### [Task instructions]
In the data that follows, find the line with "University of P"; transcribe it, every later line up to the one with "2023.01.01 11:34:20", and that line as well, exactly and with no others.
**** Data listing ****
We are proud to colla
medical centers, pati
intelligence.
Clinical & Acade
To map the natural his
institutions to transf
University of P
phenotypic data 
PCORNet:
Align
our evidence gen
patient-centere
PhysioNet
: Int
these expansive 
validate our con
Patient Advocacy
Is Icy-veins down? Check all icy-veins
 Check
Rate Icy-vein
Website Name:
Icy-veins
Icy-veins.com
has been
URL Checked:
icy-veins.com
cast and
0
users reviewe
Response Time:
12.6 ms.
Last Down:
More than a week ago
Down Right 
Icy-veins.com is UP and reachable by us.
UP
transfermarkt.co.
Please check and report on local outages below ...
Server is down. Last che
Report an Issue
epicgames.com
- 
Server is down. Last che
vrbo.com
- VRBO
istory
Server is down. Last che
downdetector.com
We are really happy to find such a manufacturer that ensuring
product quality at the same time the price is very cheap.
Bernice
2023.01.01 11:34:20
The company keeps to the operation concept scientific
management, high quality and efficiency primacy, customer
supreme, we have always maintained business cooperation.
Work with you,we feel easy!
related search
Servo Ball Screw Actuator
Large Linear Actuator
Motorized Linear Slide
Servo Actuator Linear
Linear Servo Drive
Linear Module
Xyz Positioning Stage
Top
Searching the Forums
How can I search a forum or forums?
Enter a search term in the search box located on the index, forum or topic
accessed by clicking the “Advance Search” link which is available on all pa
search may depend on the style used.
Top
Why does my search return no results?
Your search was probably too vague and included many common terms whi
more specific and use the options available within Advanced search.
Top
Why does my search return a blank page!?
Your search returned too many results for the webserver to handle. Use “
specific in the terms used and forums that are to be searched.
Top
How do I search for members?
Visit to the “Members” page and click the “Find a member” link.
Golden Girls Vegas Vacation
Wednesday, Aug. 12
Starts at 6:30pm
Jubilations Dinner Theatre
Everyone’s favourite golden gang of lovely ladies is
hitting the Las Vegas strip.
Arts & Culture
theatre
****
**** Data listing ****
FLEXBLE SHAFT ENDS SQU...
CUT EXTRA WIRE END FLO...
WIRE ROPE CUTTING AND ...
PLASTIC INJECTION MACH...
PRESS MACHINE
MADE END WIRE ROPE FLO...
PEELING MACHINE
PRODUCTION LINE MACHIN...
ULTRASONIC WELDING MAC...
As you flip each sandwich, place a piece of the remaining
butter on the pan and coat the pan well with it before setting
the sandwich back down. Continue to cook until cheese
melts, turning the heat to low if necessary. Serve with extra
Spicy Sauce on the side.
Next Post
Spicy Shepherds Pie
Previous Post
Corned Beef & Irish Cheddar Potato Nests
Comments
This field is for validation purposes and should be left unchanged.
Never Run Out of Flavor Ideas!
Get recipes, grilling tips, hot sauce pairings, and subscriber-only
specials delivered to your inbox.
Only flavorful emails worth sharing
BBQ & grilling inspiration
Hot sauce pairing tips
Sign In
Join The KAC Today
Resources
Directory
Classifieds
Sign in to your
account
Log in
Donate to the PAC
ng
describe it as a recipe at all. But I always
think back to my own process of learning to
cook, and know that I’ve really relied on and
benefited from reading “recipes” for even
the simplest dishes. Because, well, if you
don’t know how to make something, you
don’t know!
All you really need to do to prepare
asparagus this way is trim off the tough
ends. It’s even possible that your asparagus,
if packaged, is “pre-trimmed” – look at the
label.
****
**** Data listing ****
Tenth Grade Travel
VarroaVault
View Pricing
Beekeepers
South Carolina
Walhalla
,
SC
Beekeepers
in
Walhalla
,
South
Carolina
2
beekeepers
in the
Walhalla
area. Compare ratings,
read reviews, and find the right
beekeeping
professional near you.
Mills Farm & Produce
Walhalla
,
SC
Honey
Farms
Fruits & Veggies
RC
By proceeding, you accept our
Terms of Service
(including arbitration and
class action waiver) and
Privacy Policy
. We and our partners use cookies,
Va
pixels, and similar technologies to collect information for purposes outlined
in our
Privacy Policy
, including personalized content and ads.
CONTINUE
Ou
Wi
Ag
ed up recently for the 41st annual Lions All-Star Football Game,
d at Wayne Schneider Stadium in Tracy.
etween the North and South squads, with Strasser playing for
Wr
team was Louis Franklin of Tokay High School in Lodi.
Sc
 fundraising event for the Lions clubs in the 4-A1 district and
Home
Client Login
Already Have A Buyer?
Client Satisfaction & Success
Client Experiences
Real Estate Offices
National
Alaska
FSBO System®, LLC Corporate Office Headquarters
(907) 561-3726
****
### [Finished exercise]
University of P
phenotypic data 
PCORNet:
Align
our evidence gen
patient-centere
PhysioNet
: Int
these expansive 
validate our con
Patient Advocacy
Is Icy-veins down? Check all icy-veins
 Check
Rate Icy-vein
Website Name:
Icy-veins
Icy-veins.com
has been
URL Checked:
icy-veins.com
cast and
0
users reviewe
Response Time:
12.6 ms.
Last Down:
More than a week ago
Down Right 
Icy-veins.com is UP and reachable by us.
UP
transfermarkt.co.
Please check and report on local outages below ...
Server is down. Last che
Report an Issue
epicgames.com
- 
Server is down. Last che
vrbo.com
- VRBO
istory
Server is down. Last che
downdetector.com
We are really happy to find such a manufacturer that ensuring
product quality at the same time the price is very cheap.
Bernice
2023.01.01 11:34:20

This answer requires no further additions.